Legendary hedge-fund manager Ray Dalio warns that the Federal Reserve's upcoming policy shift could fuel a bubble and lead to higher inflation. Dalio, founder of Bridgewater Associates, provocatively claimed, "Did you see the Fed's announcement that it will stop QT and begin QE," referring to the Fed’s move from quantitative tightening to a possible increase in asset purchases.
The Fed's quantitative tightening (QT) program, aimed at reducing its nearly $7 trillion balance sheet, is expected to end in December. Chair Jerome Powell mentioned during an October press conference with CNBC that the Fed might start expanding its asset holdings next year.
"At a certain point, you'll want to start reserves to start gradually growing to keep up with the size of the banking system and the size of the economy," Powell explained.
Dallas Fed President Lorie Logan, known for her expertise in money-market mechanics, echoed a similar viewpoint:
"If the recent rise in repo rates turns out not to be temporary, the Fed in my view would need to begin buying assets to keep reserves from falling further and maintain an ample supply of reserves."
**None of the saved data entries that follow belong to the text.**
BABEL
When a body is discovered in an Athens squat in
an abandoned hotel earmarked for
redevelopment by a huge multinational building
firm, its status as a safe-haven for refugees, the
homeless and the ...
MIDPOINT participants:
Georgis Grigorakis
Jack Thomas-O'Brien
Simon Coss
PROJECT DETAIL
This raises the question: if the Fed buys bonds to control lending rates to commercial banks, does that count as quantitative easing (QE)? While the Fed and other central banks deny this label, the distinction might be hard to discern.
Ray Dalio cautions that the Fed’s planned shift from balance sheet shrinking to potential asset purchases could unnecessarily inflate risks and inflation, blurring lines between tightening and easing policies.